> [Directions for this task]:
Present each line of the entries below that holds the word "your".

[Stored data entries]
####

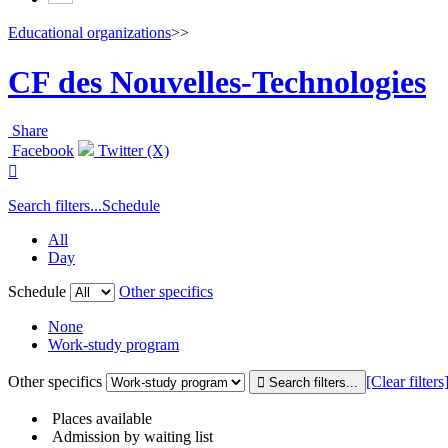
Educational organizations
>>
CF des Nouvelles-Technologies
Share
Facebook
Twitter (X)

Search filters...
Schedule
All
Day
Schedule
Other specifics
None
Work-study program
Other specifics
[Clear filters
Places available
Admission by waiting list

####

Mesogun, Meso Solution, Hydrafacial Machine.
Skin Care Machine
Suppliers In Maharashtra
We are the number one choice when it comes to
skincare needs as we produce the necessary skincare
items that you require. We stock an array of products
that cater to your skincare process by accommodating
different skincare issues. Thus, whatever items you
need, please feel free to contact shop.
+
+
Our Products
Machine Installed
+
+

####

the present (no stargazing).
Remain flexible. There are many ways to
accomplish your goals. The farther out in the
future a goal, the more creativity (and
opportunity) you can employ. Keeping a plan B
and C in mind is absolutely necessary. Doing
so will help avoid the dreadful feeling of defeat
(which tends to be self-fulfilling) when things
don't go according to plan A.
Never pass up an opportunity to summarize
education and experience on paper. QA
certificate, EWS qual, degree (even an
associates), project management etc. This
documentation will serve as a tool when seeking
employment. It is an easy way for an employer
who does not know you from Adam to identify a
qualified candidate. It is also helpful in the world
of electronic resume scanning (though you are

####

> [Output below]:
that cater to your skincare process by accommodating
accomplish your goals. The farther out in the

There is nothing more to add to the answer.